Here’s what my template for a Ghost “.container” file looks like today. Ansible will render it with template variables and then Podman will use it to generate a systemd service file like “ghost_my-blog-com.service”.
The generated service file will work like the one that Ghost itself generates, with the benefit that the service will now be containerized.
# MANAGED BY ANSIBLE
[Unit]
Description=Ghost Blog for {{ ghost_fqdn }}
After=network-online.target
# Keys are sorted in alpha-order
[Container]
# The name structure is exactly like what Ghost would create
ContainerName={{ ghost_service_name }}
Image={{ ghost_image }}
# TODO: Currently this is not setup for you and there's no option to disable it either.

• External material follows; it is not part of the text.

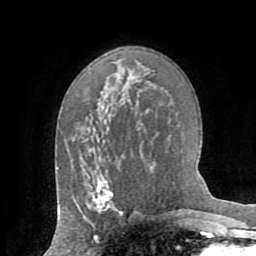
Breast MRI (dynamic contrast-enhanced), one axial slice. Slice 44 of 72 in the series (ordered by position). Cropped to one breast. Dynamic contrast-enhanced series, time point 2 of 8 at this slice position (early post-contrast). 1.5 T. TE 3.2 ms, TR 6.5 ms. 2.2 mm slice thickness. 256 × 256 image matrix. Female patient.
Annotated regions visible in this slice (semi-automatic segmentation, software-assisted and operator-edited):
- enhancing-tissue mask used for the functional tumour volume (all voxels passing the contrast-enhancement thresholds inside the analysis volume; usually the tumour): bounding box [x1, y1, x2, y2] px = [86, 179, 117, 211]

# We should do one or the other.
Network={{ ghost_network_name }}.network
# Pick a value within 10.10.*.*.
IP={{ ghost_ip }}
#RunInit=true
# Map the "node" user in the container with UID 1000 inside the container to custom host user.

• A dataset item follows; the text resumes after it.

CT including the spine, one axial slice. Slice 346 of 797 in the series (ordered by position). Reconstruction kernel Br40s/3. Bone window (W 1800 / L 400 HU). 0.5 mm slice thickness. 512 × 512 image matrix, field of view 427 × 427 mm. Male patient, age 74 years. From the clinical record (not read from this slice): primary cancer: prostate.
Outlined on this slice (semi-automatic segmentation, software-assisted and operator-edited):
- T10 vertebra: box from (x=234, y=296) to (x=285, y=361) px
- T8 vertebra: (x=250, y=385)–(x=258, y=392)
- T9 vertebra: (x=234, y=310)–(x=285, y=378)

#UIDMap=1000:{{ ghost_mgr.uid }}
Volume={{ ghost_content_path }}:/var/lib/ghost/content:z
Volume={{ ghost_install_path }}/config.production.json:/var/lib/ghost/config.production.json:z
{#
# systemctl enabled/disable doesn't work on the transient systemd units generated by Quadlet
# Instead, we can add or remove this block to achieve the same effect.
#}
{% if ghost_enabled %}
[Install]
WantedBy=network-online.target
{% endif %}
# vi:ft=systemd
You can see I’m giving each Ghost blog a unique IP and adding to the same network, like “mysql.network”, so they can access a shared MySQL database.